About this task -> When you write out the records, keep every word exact and drop the pictures.

▼

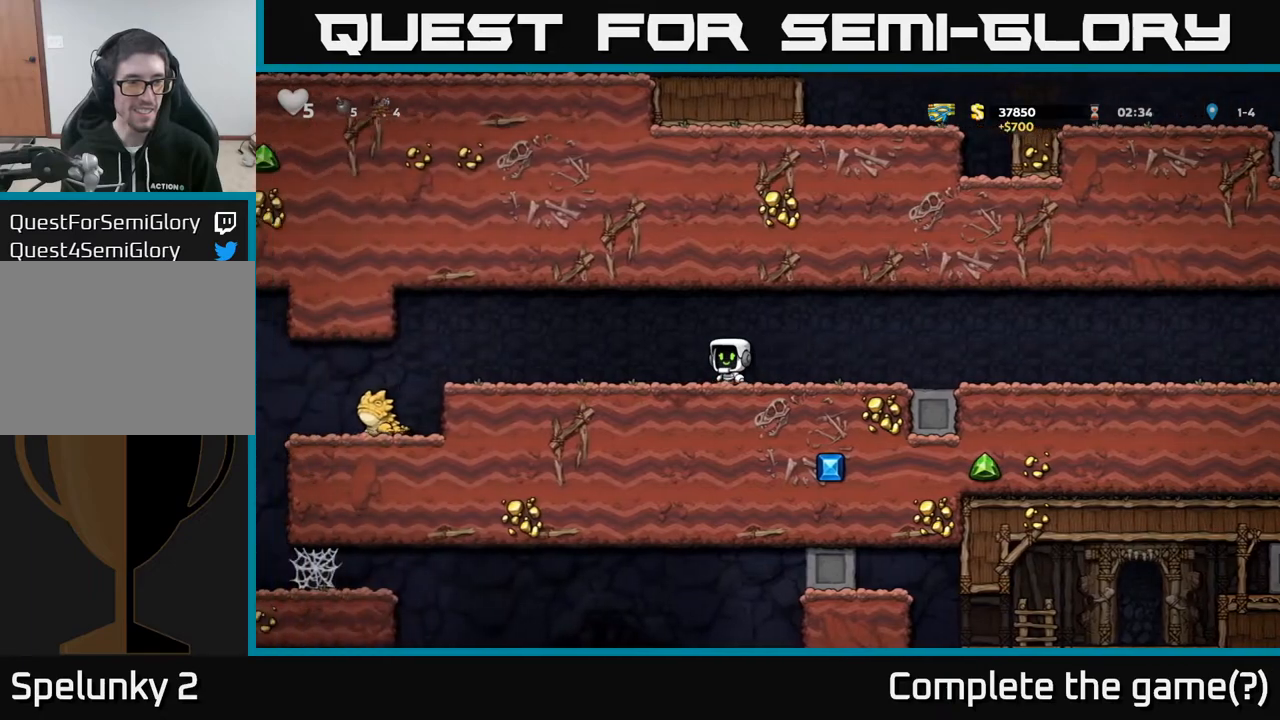
{"buttons": ["DPAD_LEFT"], "left_stick": "center", "right_stick": "center", "events": []}
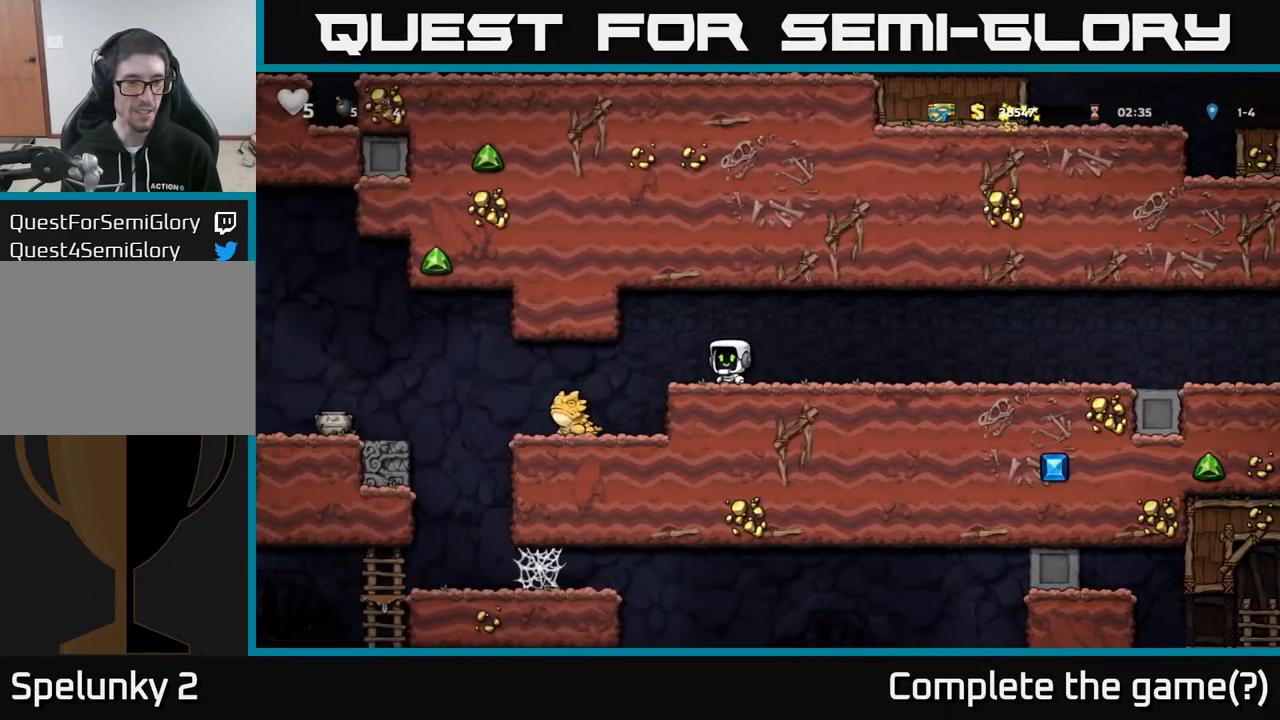
{"buttons": ["DPAD_RIGHT"], "left_stick": "center", "right_stick": "center", "events": [[383, "DPAD_LEFT", "up"], [433, "DPAD_RIGHT", "down"]]}
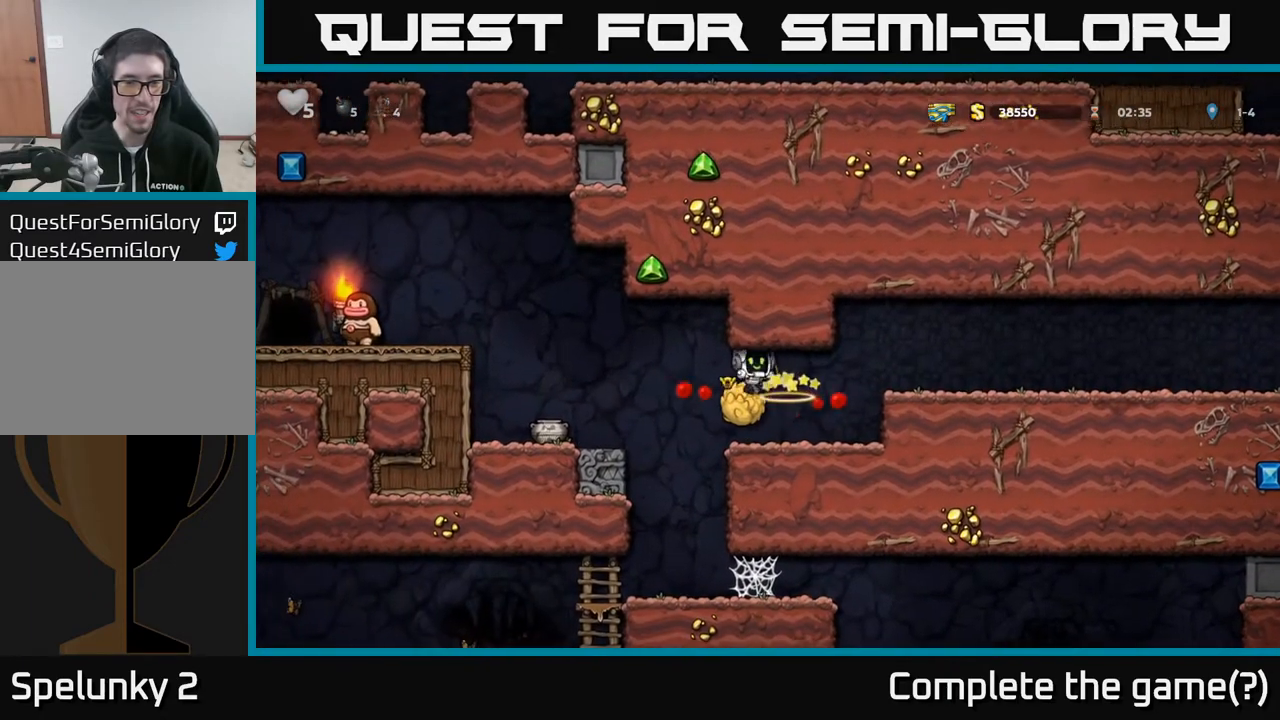
{"buttons": [], "left_stick": "center", "right_stick": "center", "events": [[33, "DPAD_RIGHT", "up"]]}
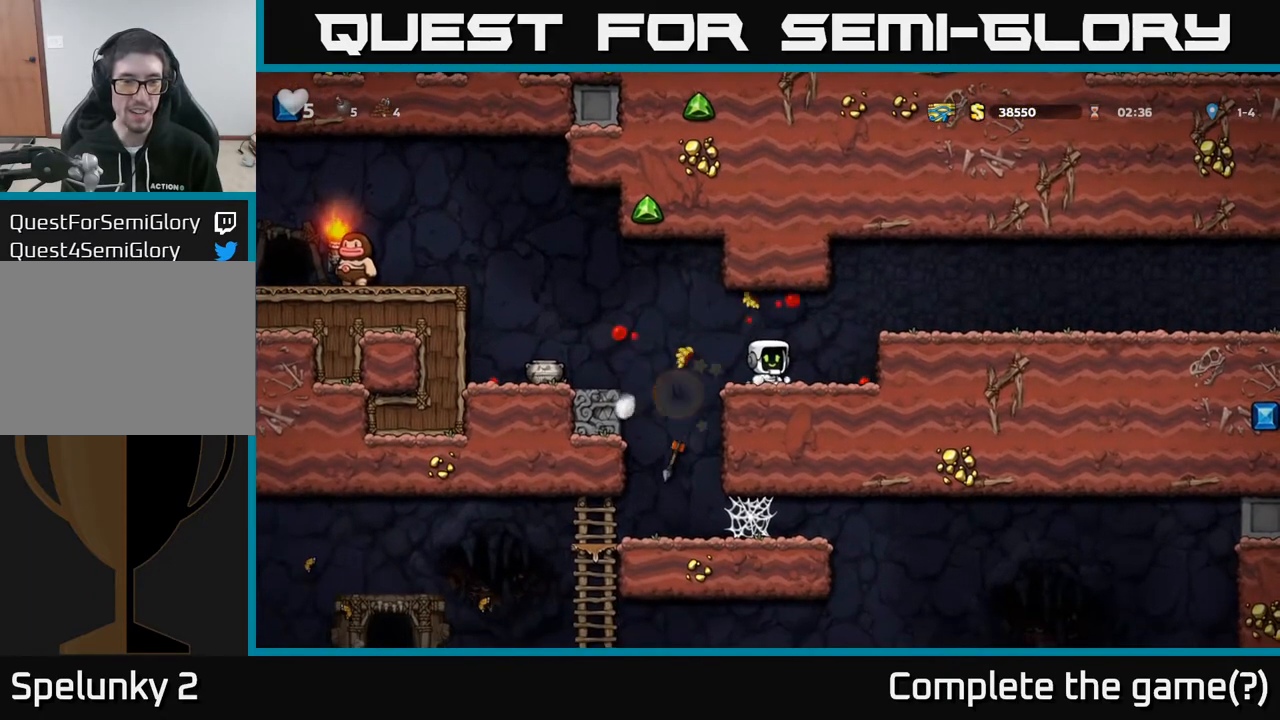
{"buttons": ["DPAD_LEFT"], "left_stick": "center", "right_stick": "center", "events": [[33, "DPAD_LEFT", "down"], [67, "A", "down"], [217, "A", "up"]]}
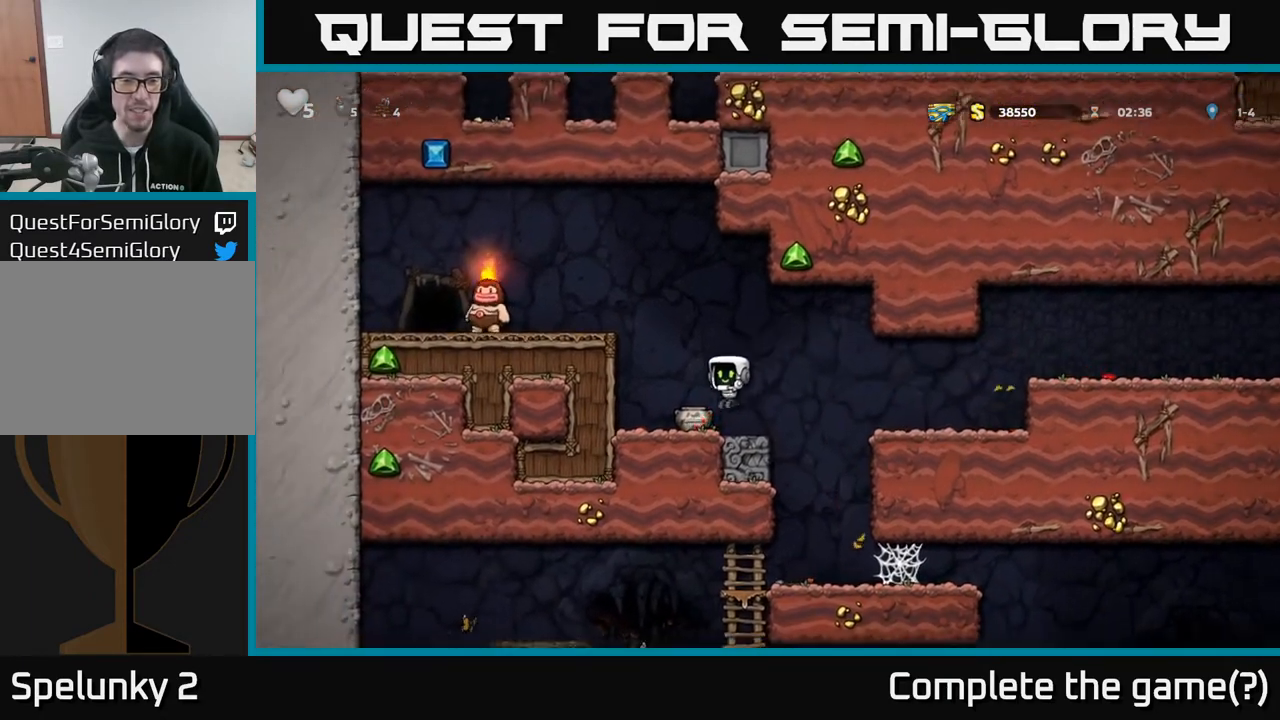
{"buttons": ["DPAD_RIGHT"], "left_stick": "center", "right_stick": "center", "events": [[17, "DPAD_DOWN", "down"], [17, "DPAD_LEFT", "up"], [150, "DPAD_RIGHT", "down"], [167, "X", "down"], [183, "DPAD_DOWN", "up"], [250, "X", "up"], [300, "A", "down"], [400, "A", "up"]]}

▲

Solution to the problem ->
{"buttons": ["DPAD_LEFT"], "left_stick": "center", "right_stick": "center", "events": []}
{"buttons": ["DPAD_RIGHT"], "left_stick": "center", "right_stick": "center", "events": [[383, "DPAD_LEFT", "up"], [433, "DPAD_RIGHT", "down"]]}
{"buttons": [], "left_stick": "center", "right_stick": "center", "events": [[33, "DPAD_RIGHT", "up"]]}
{"buttons": ["DPAD_LEFT"], "left_stick": "center", "right_stick": "center", "events": [[33, "DPAD_LEFT", "down"], [67, "A", "down"], [217, "A", "up"]]}
{"buttons": ["DPAD_RIGHT"], "left_stick": "center", "right_stick": "center", "events": [[17, "DPAD_DOWN", "down"], [17, "DPAD_LEFT", "up"], [150, "DPAD_RIGHT", "down"], [167, "X", "down"], [183, "DPAD_DOWN", "up"], [250, "X", "up"], [300, "A", "down"], [400, "A", "up"]]}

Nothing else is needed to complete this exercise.